Let
- $(\Omega,\mathcal A,\operatorname P)$ be a probability space
- $(\mathcal F_t)_{t\ge0}$ be a filtration of $\mathcal A$
- $X$ be a real-valued continuous $\mathcal F$-adapted stochastic process on $(\Omega,\mathcal A,\operatorname P)$
- $\sigma:\Omega\to[0,\infty)$ with $X_{\sigma}=0$
- $\varepsilon>0$
I want to show that $$\tau:=\inf\left\{t>\sigma:X_t=\varepsilon\right\}$$ is an $\mathcal F$-stopping time.

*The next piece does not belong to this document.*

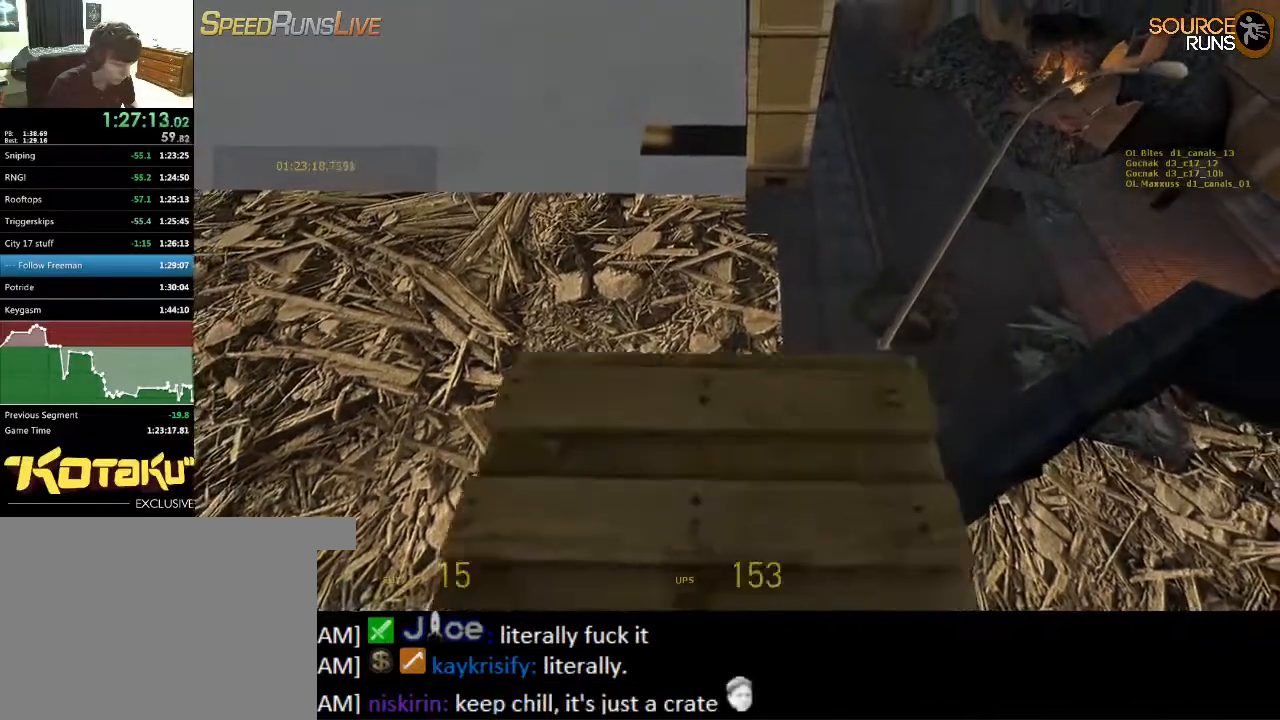
{"keys": ["ctrl", "w"], "mouse": ["wheel_down"], "events": [[34, "mouse_wheel_down", "down"], [50, "e", "up"], [117, "mouse_wheel_down", "up"], [117, "mouse_wheel_up", "down"], [150, "e", "down"], [217, "e", "up"], [217, "mouse_wheel_up", "up"], [267, "mouse_wheel_down", "down"], [334, "e", "down"], [367, "mouse_wheel_down", "up"], [400, "mouse_wheel_up", "down"], [434, "e", "up"], [434, "mouse_wheel_up", "up"], [484, "mouse_wheel_down", "down"]]}
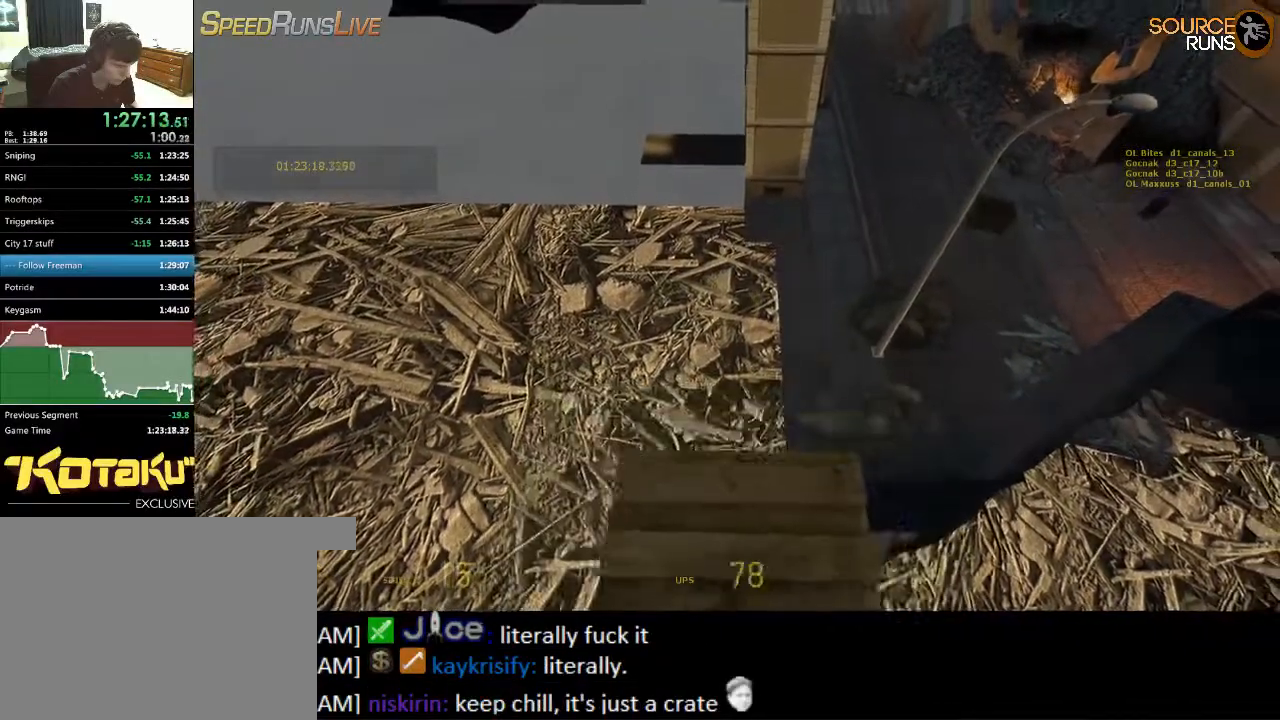
{"keys": ["ctrl", "e", "w"], "mouse": [], "events": [[50, "e", "down"], [67, "mouse_wheel_down", "up"], [100, "mouse_wheel_up", "down"], [134, "e", "up"], [167, "mouse_wheel_up", "up"], [200, "e", "down"], [200, "mouse_wheel_down", "down"], [267, "mouse_wheel_down", "up"], [317, "e", "up"], [384, "mouse_wheel_down", "down"], [400, "e", "down"], [484, "mouse_wheel_down", "up"]]}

I know how I would prove this, but there are two things that I'm unsure of. Please take a look at the proof:
- $X$ is continuous $\Rightarrow$ $$Y_t:=\sup_{s\in[0,\:t]}1_{\left\{\:\sigma\:<\:s\:\right\}}X_s\stackrel{\color{red}{(1)}}=\sup_{s\in[0,\:t]\:\cap\:\mathbb Q}1_{\left\{\:\sigma\:<\:s\:\right\}}X_s\;\;\;\text{for }t\ge 0$$ is $\mathcal F$-adapted
- Claim 1: Let $t\ge0$ $\Rightarrow$ $$\left\{Y_t\ge\varepsilon\right\}\subseteq\left\{\tau\le t\right\}$$ Proof:
- Let $\omega\in\left\{Y_t\ge\varepsilon\right\}$ $\Rightarrow$ $$\sigma(\omega)<t\tag2$$ (otherwise $Y_t=0<\varepsilon$)
- $X(\omega)$ is continuous and $X_{\sigma(\omega)}(\omega)=0<\varepsilon\le Y_t(\omega)$ $\Rightarrow$ $\exists t_{\text{max}}\in\sigma(\omega),t]\ne\emptyset$ with $$X_{t_{\text{max}}}(\omega)=\sup_{s\in(\sigma(\omega),\:t]}X_s(\omega)=Y_t(\omega)\tag3$$
- Intermediate value theorem $\Rightarrow$ $\exists s\in(\sigma(\omega),t_{\text{max}}]$ with $$X_s(\omega)=\varepsilon\tag4$$
- Claim 2: Let $t\ge0$ $\Rightarrow$ $$\left\{\tau\le t\right\}\subseteq\left\{Y_t\ge\varepsilon\right\}$$ Proof:
- Let $$\omega\in\left\{\tau\le t\right\}=\left\{\exists s\in(\sigma,t]:X_s=\varepsilon\right\}\tag5$$
- Then, $$\sigma(\omega)<t\tag6$$ (otherwise $(\sigma(\omega),t=\emptyset$) and hence $$Y_t(\omega)=\sup_{s\in(s\in\sigma(\omega),\:t]}X_s(\omega)\ge\varepsilon\tag 7$$
- Claim 3: Let $t\ge0$ $\Rightarrow$ $$\left\{\tau\le t\right\}\in\mathcal F_t$$ Proof:
- $Y$ is $\mathcal F$-adapted $\Rightarrow$ $$\left\{\tau\le t\right\}=\left\{Y_t\ge\varepsilon\right\}\in\mathcal F_t\tag8$$ by Claim 1 and Claim 2
Question: (1.) I'm unsure if $\color{red}{(1)}$ is really correct. I know that it is correct, if the supremum over $[0,t]\cap\mathbb Q$ exists, but I don't think that this is guaranteed. For example, $$\inf\left([\sqrt 2,\:2]\cap\mathbb Q\right)$$ doesn't exist. Am I correct? If so, how can we fix that?
(2.) I didn't said that $\sigma$ should be an $\mathcal F$-stopping time. In fact, I don't think that we need this or any other measurability assumption on $\sigma$. Am I missing something?